● TUGAS A
Ulangi bagian bacaan tentang cinta pertama dari "Kamis, 19 September" sampai "begitu lagi mencintainya." tanpa mengubah apa pun.

─── BACAAN UNTUK DITELAAH

Kamis, 19 September 2013

dia cinta pertamaku



Pertama kali aku jatuh cinta dulu waktu umur 10 tahun. Waktu itu rasanya masih terlalu cepat untuk anak seumuranku mengenal cinta. Pada umur 10 tahun itu pula, aku pertama kali mengenal kata pacaran. Sebut saja dia cinta pertama sekaligus pacar pertama untukku. Karena namanya anak-anak, pacarannya juga seolah main-main dan kekanak-kanakan. Tapi perasaan itu seakan masih membekas sampai sekarang. Kenangan kebersamaannya juga seakan masih teringat jelas. Aku pikir itu bukan cinta biasa.
Sekarang umurku belum genap 16 tahun. Lima tahun lebih berlalu semenjak itu. Hubungan yang dijalin itu memang telah berakhir dua tahunan yang lalu, saat aku dan dia memutuskan berpisah. Waktu saat kami mulai sama-sama memasuki bangku SMP. Pemikiran yang dewasa memang saat aku berpikir bahwa aku tidak begitu lagi mencintainya.
Ternyata perpisahan waktu itu bukan pilihan yang tepat. Tanpa kusadari di hatiku masih ada dia, entah itu karena aku melihatnya setiap hari atau apa tapi bisa jadi karena kami masih satu sekolah. Mungkin karena tidak terlalu besarnya cintaku padanya, aku pun seolah acuh pada hatiku yang mengatakan aku masih mencintainya. Dan aku pun menjalin hubungan dengan seseorang, seseorang yang pada akhirnya membuat aku menunggu sangat lama, seseorang yang seolah mempermainkan aku dan seseorang yang membuat aku menyesal telah mengabaikan perasaan bahwa aku masih mencintainya, cinta pertamaku. Tidak tidak, itu bukan sebuah penyesalan yang pantas disesali.
Dan untuk ketiga kalinya, aku kembali menjalin hubungan. Aku seperti menjadi orang jahat waktu bersamanya, selalu melakukan tindakan sesukaku. Huh, aku seolah melampiaskan perasaanku pada orang ini. Tapi mengapa dia teramat baik untuk itu? Apakah bila aku kembali memutuskannya, dia akan baik-baik saja? Aku hanya tak ingin kembali menyakitinya oleh karena sifatku yang seperti ini. Mungkin memang aku aneh, tapi dibalik itu semua aku menyayanginya.

──────
─── DAFTAR TERSEDIA

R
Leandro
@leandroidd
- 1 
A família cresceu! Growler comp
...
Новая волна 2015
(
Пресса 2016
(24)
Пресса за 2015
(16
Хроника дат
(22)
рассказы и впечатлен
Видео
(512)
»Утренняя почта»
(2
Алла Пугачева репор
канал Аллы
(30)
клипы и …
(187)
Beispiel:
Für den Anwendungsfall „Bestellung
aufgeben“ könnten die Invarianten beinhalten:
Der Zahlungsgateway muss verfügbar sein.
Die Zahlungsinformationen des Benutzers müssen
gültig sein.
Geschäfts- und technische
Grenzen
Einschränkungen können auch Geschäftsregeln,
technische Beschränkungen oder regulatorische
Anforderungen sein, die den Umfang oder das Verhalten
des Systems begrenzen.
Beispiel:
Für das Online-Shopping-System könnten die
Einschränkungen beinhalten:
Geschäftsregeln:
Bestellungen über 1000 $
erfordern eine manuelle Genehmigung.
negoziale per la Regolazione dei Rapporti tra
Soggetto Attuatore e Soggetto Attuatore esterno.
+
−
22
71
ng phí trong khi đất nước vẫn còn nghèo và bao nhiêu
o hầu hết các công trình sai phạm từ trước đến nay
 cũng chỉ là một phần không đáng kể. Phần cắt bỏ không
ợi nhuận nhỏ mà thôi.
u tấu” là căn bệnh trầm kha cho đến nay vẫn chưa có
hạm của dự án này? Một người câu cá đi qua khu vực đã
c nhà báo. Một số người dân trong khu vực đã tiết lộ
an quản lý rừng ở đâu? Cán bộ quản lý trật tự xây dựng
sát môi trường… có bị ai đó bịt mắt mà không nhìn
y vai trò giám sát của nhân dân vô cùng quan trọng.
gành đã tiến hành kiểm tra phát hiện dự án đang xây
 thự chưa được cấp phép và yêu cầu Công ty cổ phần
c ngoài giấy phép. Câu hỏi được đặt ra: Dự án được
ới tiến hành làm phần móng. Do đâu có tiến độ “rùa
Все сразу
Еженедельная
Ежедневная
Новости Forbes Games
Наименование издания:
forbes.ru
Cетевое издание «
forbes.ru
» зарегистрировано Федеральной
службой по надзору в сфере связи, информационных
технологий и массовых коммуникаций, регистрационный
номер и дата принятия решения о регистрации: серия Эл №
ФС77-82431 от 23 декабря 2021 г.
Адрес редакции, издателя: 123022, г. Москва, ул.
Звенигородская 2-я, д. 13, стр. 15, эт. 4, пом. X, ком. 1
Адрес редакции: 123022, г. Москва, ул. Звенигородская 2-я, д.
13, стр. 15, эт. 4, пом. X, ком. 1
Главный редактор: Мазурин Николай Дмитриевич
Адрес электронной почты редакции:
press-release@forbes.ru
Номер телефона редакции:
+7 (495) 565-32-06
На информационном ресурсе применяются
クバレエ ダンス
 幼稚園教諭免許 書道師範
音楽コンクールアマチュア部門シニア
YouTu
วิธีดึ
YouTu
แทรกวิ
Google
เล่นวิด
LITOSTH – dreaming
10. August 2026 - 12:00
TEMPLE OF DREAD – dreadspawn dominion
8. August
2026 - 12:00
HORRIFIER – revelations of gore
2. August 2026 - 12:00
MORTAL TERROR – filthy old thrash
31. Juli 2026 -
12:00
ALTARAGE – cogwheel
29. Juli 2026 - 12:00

──────

● TUGAS B
Tuliskan kembali tanpa perubahan bagian daftar dari baris pertamanya sampai baris yang memuat "ФС77-82431 от 23 декабря 2021 г.", termasuk baris itu, dan tidak lebih.

● JAWABAN TUGAS A
Kamis, 19 September 2013

dia cinta pertamaku



Pertama kali aku jatuh cinta dulu waktu umur 10 tahun. Waktu itu rasanya masih terlalu cepat untuk anak seumuranku mengenal cinta. Pada umur 10 tahun itu pula, aku pertama kali mengenal kata pacaran. Sebut saja dia cinta pertama sekaligus pacar pertama untukku. Karena namanya anak-anak, pacarannya juga seolah main-main dan kekanak-kanakan. Tapi perasaan itu seakan masih membekas sampai sekarang. Kenangan kebersamaannya juga seakan masih teringat jelas. Aku pikir itu bukan cinta biasa.
Sekarang umurku belum genap 16 tahun. Lima tahun lebih berlalu semenjak itu. Hubungan yang dijalin itu memang telah berakhir dua tahunan yang lalu, saat aku dan dia memutuskan berpisah. Waktu saat kami mulai sama-sama memasuki bangku SMP. Pemikiran yang dewasa memang saat aku berpikir bahwa aku tidak begitu lagi mencintainya.

● JAWABAN TUGAS B
R
Leandro
@leandroidd
- 1 
A família cresceu! Growler comp
...
Новая волна 2015
(
Пресса 2016
(24)
Пресса за 2015
(16
Хроника дат
(22)
рассказы и впечатлен
Видео
(512)
»Утренняя почта»
(2
Алла Пугачева репор
канал Аллы
(30)
клипы и …
(187)
Beispiel:
Für den Anwendungsfall „Bestellung
aufgeben“ könnten die Invarianten beinhalten:
Der Zahlungsgateway muss verfügbar sein.
Die Zahlungsinformationen des Benutzers müssen
gültig sein.
Geschäfts- und technische
Grenzen
Einschränkungen können auch Geschäftsregeln,
technische Beschränkungen oder regulatorische
Anforderungen sein, die den Umfang oder das Verhalten
des Systems begrenzen.
Beispiel:
Für das Online-Shopping-System könnten die
Einschränkungen beinhalten:
Geschäftsregeln:
Bestellungen über 1000 $
erfordern eine manuelle Genehmigung.
negoziale per la Regolazione dei Rapporti tra
Soggetto Attuatore e Soggetto Attuatore esterno.
+
−
22
71
ng phí trong khi đất nước vẫn còn nghèo và bao nhiêu
o hầu hết các công trình sai phạm từ trước đến nay
 cũng chỉ là một phần không đáng kể. Phần cắt bỏ không
ợi nhuận nhỏ mà thôi.
u tấu” là căn bệnh trầm kha cho đến nay vẫn chưa có
hạm của dự án này? Một người câu cá đi qua khu vực đã
c nhà báo. Một số người dân trong khu vực đã tiết lộ
an quản lý rừng ở đâu? Cán bộ quản lý trật tự xây dựng
sát môi trường… có bị ai đó bịt mắt mà không nhìn
y vai trò giám sát của nhân dân vô cùng quan trọng.
gành đã tiến hành kiểm tra phát hiện dự án đang xây
 thự chưa được cấp phép và yêu cầu Công ty cổ phần
c ngoài giấy phép. Câu hỏi được đặt ra: Dự án được
ới tiến hành làm phần móng. Do đâu có tiến độ “rùa
Все сразу
Еженедельная
Ежедневная
Новости Forbes Games
Наименование издания:
forbes.ru
Cетевое издание «
forbes.ru
» зарегистрировано Федеральной
службой по надзору в сфере связи, информационных
технологий и массовых коммуникаций, регистрационный
номер и дата принятия решения о регистрации: серия Эл №
ФС77-82431 от 23 декабря 2021 г.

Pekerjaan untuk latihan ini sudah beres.